Le référendum sur l’Europe, un dérapage en communication européenne de crise ?

En l’espace d’une semaine – entre l’accord du Conseil européen sur la gestion de la crise de la dette dans la zone euro et les péripéties du référendum en Grèce – les affaires européennes ont fait l’actualité comme rarement avec un enchaînement des figures de style en communication européenne de crise…

Accord du Conseil européen : la communication européenne de crise classique pour sortir de la crise

S’appuyant une stratégie de pleine reconnaissance de faits et d’exercice entier des responsabilités, la dramaturgie des Conseils européens consiste à rédiger les scénarios de sortie de crise autour des éléments suivants :

  • concentration des sujets afin de canaliser l’énergie des parties prenantes ;
  • dramatisation des enjeux afin notamment de capter l’attention des médias ;
  • accentuation des accords collectifs dans un communiqué final négocié.

Le sommet des chefs d’Etats et de gouvernements qui se réunit à échéance plus ou moins régulière permet par cette technique de communication de sortir des crises liées aux tensions portées sur un ou des Etats-membres et/ou sur une ou des politiques publiques européenne au point qu’il fait dorénavant partie de la vulgate que « l’Europe progresse dans les crises ».

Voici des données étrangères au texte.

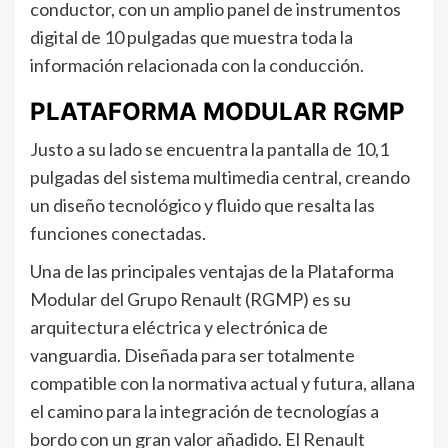
conductor, con un amplio panel de instrumentos
digital de 10 pulgadas que muestra toda la
información relacionada con la conducción.
PLATAFORMA MODULAR RGMP
Justo a su lado se encuentra la pantalla de 10,1
pulgadas del sistema multimedia central, creando
un diseño tecnológico y fluido que resalta las
funciones conectadas.
Una de las principales ventajas de la Plataforma
Modular del Grupo Renault (RGMP) es su
arquitectura eléctrica y electrónica de
vanguardia. Diseñada para ser totalmente
compatible con la normativa actual y futura, allana
el camino para la integración de tecnologías a
bordo con un gran valor añadido. El Renault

Annonce d’un référendum sur l’Europe : le dérapage d’une communication européenne de crise en situation d’échec

À rebours, partant d’une posture de refus de reconnaissance des faits et de défausse de l’exercice des responsabilités incombant au pouvoir exécutif, l’annonce d’une référendum sur l’Europe – comme l’a proposé le Premier ministre grec – ouvre une période de dérapage dans la communication européenne de crise.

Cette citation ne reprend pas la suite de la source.